Aber kann man aus den bestehenden unterschiedlichen Zugängen und Verhaltensweisen der Geschlechter tatsächlich nur den einzigen Schluss ziehen, dass es sich dabei um eine Unterdrückung der Frauen durch die Männer handelt; dass Frauen insgesamt, als Spezies, vor ihrer Befreiung aus den traditionellen Rollenverhältnissen jahrtausendelang von den Männern in systematischer Weise diskriminiert wurden; dass Frauen prinzipiell Opfer und Männer Täter waren? Zwingt uns nicht nur der gewohnte Blick aufgrund der heutigen westlichen Wertvorstellungen zu einer solchen Interpretation? Möglicherweise wenden wir unsere moralischen Maßstäbe zu Unrecht rückwirkend auf die Vergangenheit an und liegt der Opfertheorie eine prinzipiell falsche Annahme zugrunde, die zuerst plausibel klang und in der Folge nicht mehr hinterfragt wurde. Dann wäre es jetzt an der Zeit, ihre Stichhaltigkeit zu überprüfen:
Ist es intellektuell redlich und wissenschaftlich haltbar, den erst seit der Aufklärung allgemein geltenden Anspruch auf GLEICHHEIT der Geschlechter einfach auf die Vergangenheit anzuwenden und daraus abzuleiten, dass die Frauen früher systematisch benachteiligt waren? Damit begeht man in der Geschlechterfrage doch denselben Fehler, den die Wissenschaften im Umgang mit anderen Kulturen bereits überwunden haben: dass das eigene Land als zivilisiert und andere Völker als „barbarisch“, als „unterentwickelt“ betrachtet wurden. Heute ist mehr Bereitschaft für ein Verständnis von Andersartigkeit vorhanden und weniger Drang zur Be- und Verurteilung. In einem wissenschaftlichen Zugang bemüht man sich vielmehr darum, jene Umstände zu erforschen, die bestimmte Werte, Strukturen und Verhaltensweisen hervorbringen. Wäre es daher nicht an der Zeit, diese hohe Qualität des Verständnisses für andere Kulturen endlich auch auf die Geschichte der europäischen Kultur anzuwenden und dadurch auch das Geschlechterverhältnis anders zu betrachten?

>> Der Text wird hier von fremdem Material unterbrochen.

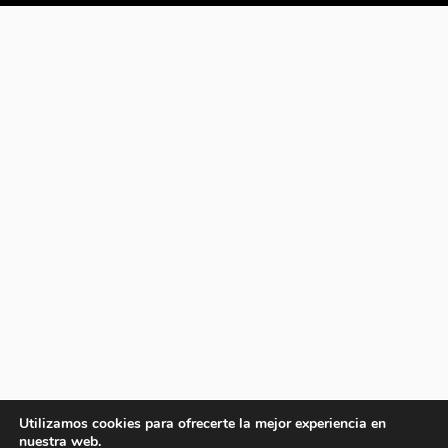
Utilizamos cookies para ofrecerte la mejor experiencia en
nuestra web.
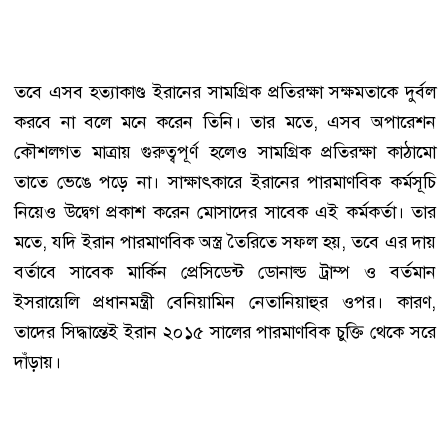
তবে এসব হত্যাকাণ্ড ইরানের সামগ্রিক প্রতিরক্ষা সক্ষমতাকে দুর্বল
করবে না বলে মনে করেন তিনি। তার মতে, এসব অপারেশন
কৌশলগত মাত্রায় গুরুত্বপূর্ণ হলেও সামগ্রিক প্রতিরক্ষা কাঠামো
তাতে ভেঙে পড়ে না। সাক্ষাৎকারে ইরানের পারমাণবিক কর্মসূচি
নিয়েও উদ্বেগ প্রকাশ করেন মোসাদের সাবেক এই কর্মকর্তা। তার
মতে, যদি ইরান পারমাণবিক অস্ত্র তৈরিতে সফল হয়, তবে এর দায়
বর্তাবে সাবেক মার্কিন প্রেসিডেন্ট ডোনাল্ড ট্রাম্প ও বর্তমান
ইসরায়েলি প্রধানমন্ত্রী বেনিয়ামিন নেতানিয়াহুর ওপর। কারণ,
তাদের সিদ্ধান্তেই ইরান ২০১৫ সালের পারমাণবিক চুক্তি থেকে সরে
দাঁড়ায়।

Wenn eine Gesellschaft ihre Aufgaben unter den Geschlechtern UNTERSCHIEDLICH verteilt, und nicht GLEICHARTIG, dann obliegen Frauen und Männern logischerweise UNTERSCHIEDLICHE Rechte und Pflichten. Sie entwickeln damit auch unterschiedliche Werte und Verhaltensweisen, die einander ERGÄNZEN – die nicht gleichartig, sondern komplementär sind. Aber das muss noch nicht automatisch bedeuten, dass Männer grundsätzlich mehr wert wären als Frauen; dass der Andersartigkeit notwendigerweise ein „Herrschaftsverhältnis“ zugrunde liegt, dass eine Über- und Unterordnung die einzig mögliche Struktur wäre.
Überprüfen wir folgende Gegenthese: Frauen waren nie als Gesamtheit von Männern grundsätzlich unterdrückt. Sowohl Männer als auch Frauen nahmen im Laufe der Geschichte UNTERSCHIEDLICHE Positionen ein – mit allen Vor- und Nachteilen für beide, ohne dass eine Dominanz der Männer begründet wurde.
Zwischen den Geschlechtern muss in jeder Gesellschaftsform eine Art „Gleichgewicht der Macht“ bestehen. Dieses existiert nicht nur dann, wenn beiden die gleichen Rechte und Pflichten zustehen (wie es die aufgeklärte Weltsicht versteht), sondern auch, wenn Männern wie Frauen UNTERSCHIEDLICHE Instrumente zur Durchsetzung ihrer Interessen zur Verfügung stehen.
Die Überzeugung, dass im Patriarchat die Frauen unterdrückt gewesen wären, entsteht durch eine einseitige Bewertung der früheren Verhältnisse aus der heutigen Sicht. Diese besteht aus drei Komponenten: Erstens: einer generellen Überbewertung der öffentlichen, strukturellen (männlichen) Macht. Zweitens: einer dramatischen Unterschätzung der persönlichen und emotionalen (weiblichen) Macht, die über persönliche Beziehungen Einfluss auf das Ganze nimmt. Drittens: einer gefährlichen Leugnung der Kräfte, die – trotz aller Dramen und Tragödien – Männer und Frauen immer wieder zueinander hinziehen.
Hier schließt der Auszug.